__Problem statement__:
Would you retype the whole listing exactly, leaving its pictures out?

### Provided material ###

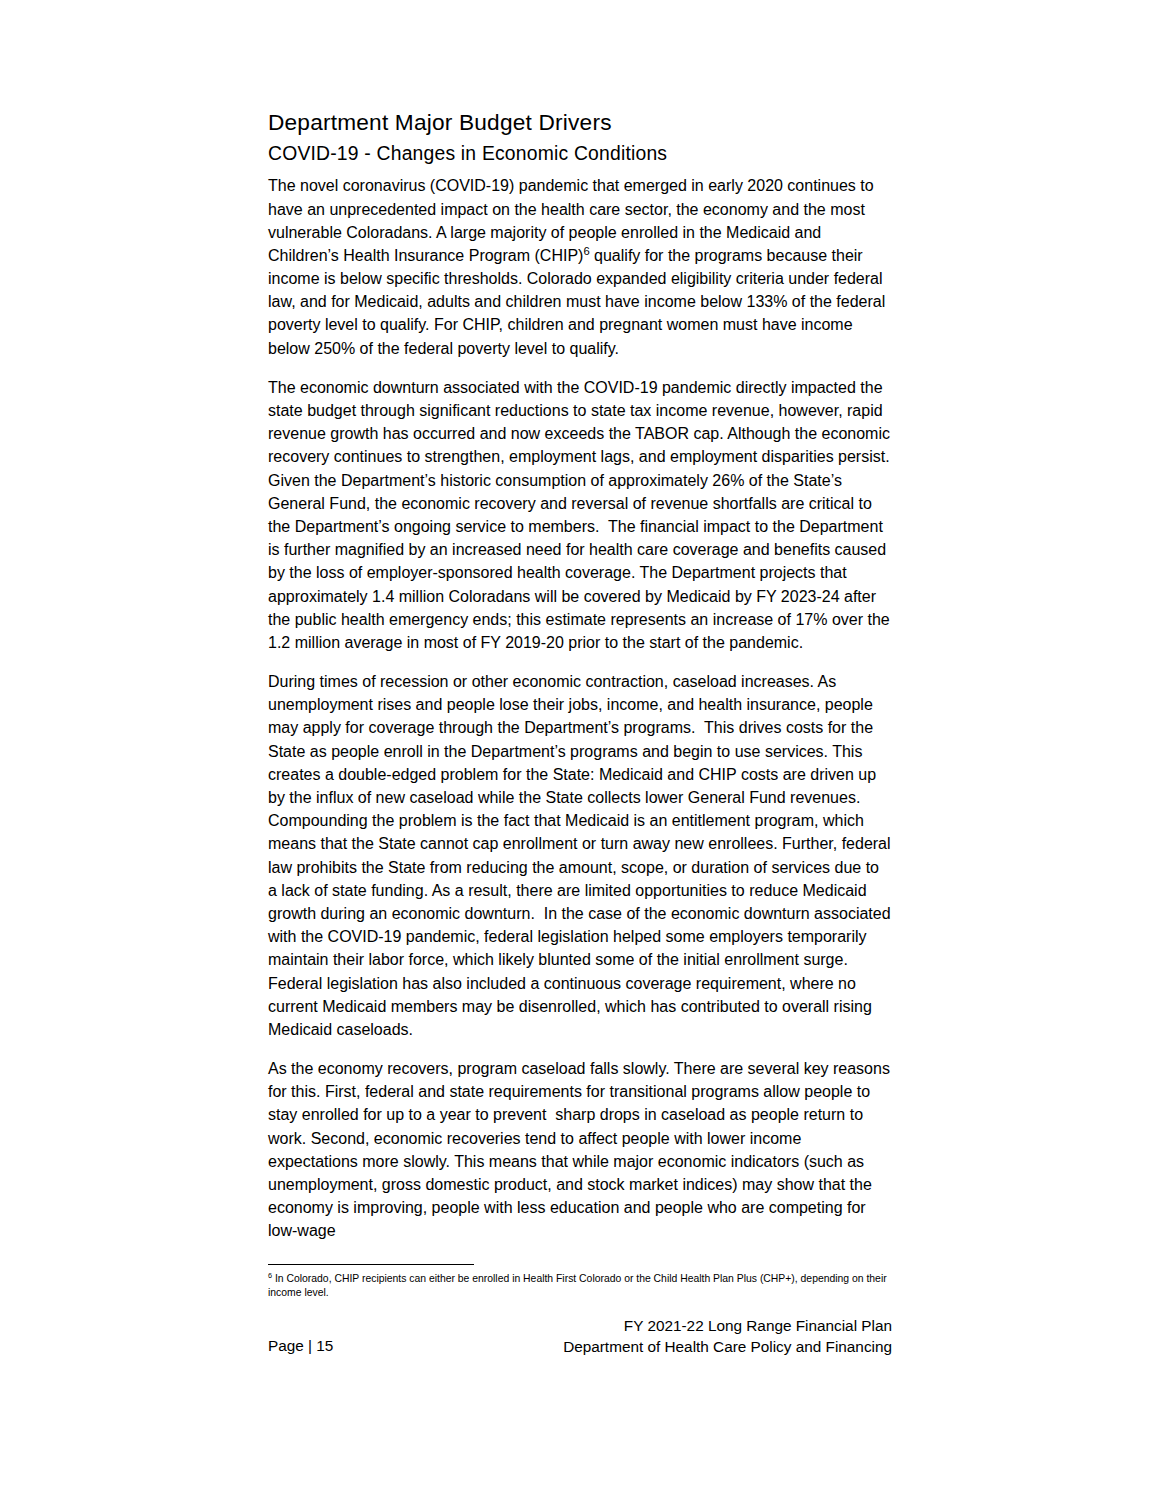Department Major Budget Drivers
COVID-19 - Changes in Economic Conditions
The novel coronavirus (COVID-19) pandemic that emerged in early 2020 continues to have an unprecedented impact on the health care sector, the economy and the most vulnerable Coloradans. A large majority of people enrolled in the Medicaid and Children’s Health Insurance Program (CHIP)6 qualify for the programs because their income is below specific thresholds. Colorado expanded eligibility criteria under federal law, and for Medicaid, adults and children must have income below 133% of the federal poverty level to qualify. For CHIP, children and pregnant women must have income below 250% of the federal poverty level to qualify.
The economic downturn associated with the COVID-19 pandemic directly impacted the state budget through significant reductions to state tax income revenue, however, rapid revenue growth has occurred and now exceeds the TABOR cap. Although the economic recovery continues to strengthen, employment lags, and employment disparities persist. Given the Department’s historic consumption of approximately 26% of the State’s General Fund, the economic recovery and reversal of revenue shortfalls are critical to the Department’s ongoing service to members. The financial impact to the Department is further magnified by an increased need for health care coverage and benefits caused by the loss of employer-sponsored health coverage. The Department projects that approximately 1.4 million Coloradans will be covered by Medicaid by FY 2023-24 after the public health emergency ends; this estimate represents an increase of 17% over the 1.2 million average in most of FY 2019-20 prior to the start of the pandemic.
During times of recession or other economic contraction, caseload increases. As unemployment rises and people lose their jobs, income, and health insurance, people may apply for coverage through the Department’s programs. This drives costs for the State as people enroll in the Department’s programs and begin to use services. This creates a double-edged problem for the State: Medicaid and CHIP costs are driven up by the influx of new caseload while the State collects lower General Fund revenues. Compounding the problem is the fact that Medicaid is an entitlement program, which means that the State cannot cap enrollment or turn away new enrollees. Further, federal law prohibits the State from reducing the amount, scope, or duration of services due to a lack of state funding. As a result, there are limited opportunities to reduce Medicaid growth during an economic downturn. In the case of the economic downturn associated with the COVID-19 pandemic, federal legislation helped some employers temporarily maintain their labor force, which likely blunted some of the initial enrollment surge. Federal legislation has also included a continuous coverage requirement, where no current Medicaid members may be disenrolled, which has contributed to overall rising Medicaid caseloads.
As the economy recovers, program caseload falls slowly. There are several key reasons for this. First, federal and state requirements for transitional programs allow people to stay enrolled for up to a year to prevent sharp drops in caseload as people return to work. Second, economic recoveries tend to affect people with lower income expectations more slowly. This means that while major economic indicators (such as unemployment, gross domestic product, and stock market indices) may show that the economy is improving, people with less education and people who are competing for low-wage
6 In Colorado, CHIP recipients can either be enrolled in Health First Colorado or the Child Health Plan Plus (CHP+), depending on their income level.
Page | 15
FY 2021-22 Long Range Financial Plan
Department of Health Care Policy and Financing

###

__The completed task__:
Department Major Budget Drivers
COVID-19 - Changes in Economic Conditions
The novel coronavirus (COVID-19) pandemic that emerged in early 2020 continues to have an unprecedented impact on the health care sector, the economy and the most vulnerable Coloradans. A large majority of people enrolled in the Medicaid and Children’s Health Insurance Program (CHIP)6 qualify for the programs because their income is below specific thresholds. Colorado expanded eligibility criteria under federal law, and for Medicaid, adults and children must have income below 133% of the federal poverty level to qualify. For CHIP, children and pregnant women must have income below 250% of the federal poverty level to qualify.
The economic downturn associated with the COVID-19 pandemic directly impacted the state budget through significant reductions to state tax income revenue, however, rapid revenue growth has occurred and now exceeds the TABOR cap. Although the economic recovery continues to strengthen, employment lags, and employment disparities persist. Given the Department’s historic consumption of approximately 26% of the State’s General Fund, the economic recovery and reversal of revenue shortfalls are critical to the Department’s ongoing service to members. The financial impact to the Department is further magnified by an increased need for health care coverage and benefits caused by the loss of employer-sponsored health coverage. The Department projects that approximately 1.4 million Coloradans will be covered by Medicaid by FY 2023-24 after the public health emergency ends; this estimate represents an increase of 17% over the 1.2 million average in most of FY 2019-20 prior to the start of the pandemic.
During times of recession or other economic contraction, caseload increases. As unemployment rises and people lose their jobs, income, and health insurance, people may apply for coverage through the Department’s programs. This drives costs for the State as people enroll in the Department’s programs and begin to use services. This creates a double-edged problem for the State: Medicaid and CHIP costs are driven up by the influx of new caseload while the State collects lower General Fund revenues. Compounding the problem is the fact that Medicaid is an entitlement program, which means that the State cannot cap enrollment or turn away new enrollees. Further, federal law prohibits the State from reducing the amount, scope, or duration of services due to a lack of state funding. As a result, there are limited opportunities to reduce Medicaid growth during an economic downturn. In the case of the economic downturn associated with the COVID-19 pandemic, federal legislation helped some employers temporarily maintain their labor force, which likely blunted some of the initial enrollment surge. Federal legislation has also included a continuous coverage requirement, where no current Medicaid members may be disenrolled, which has contributed to overall rising Medicaid caseloads.
As the economy recovers, program caseload falls slowly. There are several key reasons for this. First, federal and state requirements for transitional programs allow people to stay enrolled for up to a year to prevent sharp drops in caseload as people return to work. Second, economic recoveries tend to affect people with lower income expectations more slowly. This means that while major economic indicators (such as unemployment, gross domestic product, and stock market indices) may show that the economy is improving, people with less education and people who are competing for low-wage
6 In Colorado, CHIP recipients can either be enrolled in Health First Colorado or the Child Health Plan Plus (CHP+), depending on their income level.
Page | 15
FY 2021-22 Long Range Financial Plan
Department of Health Care Policy and Financing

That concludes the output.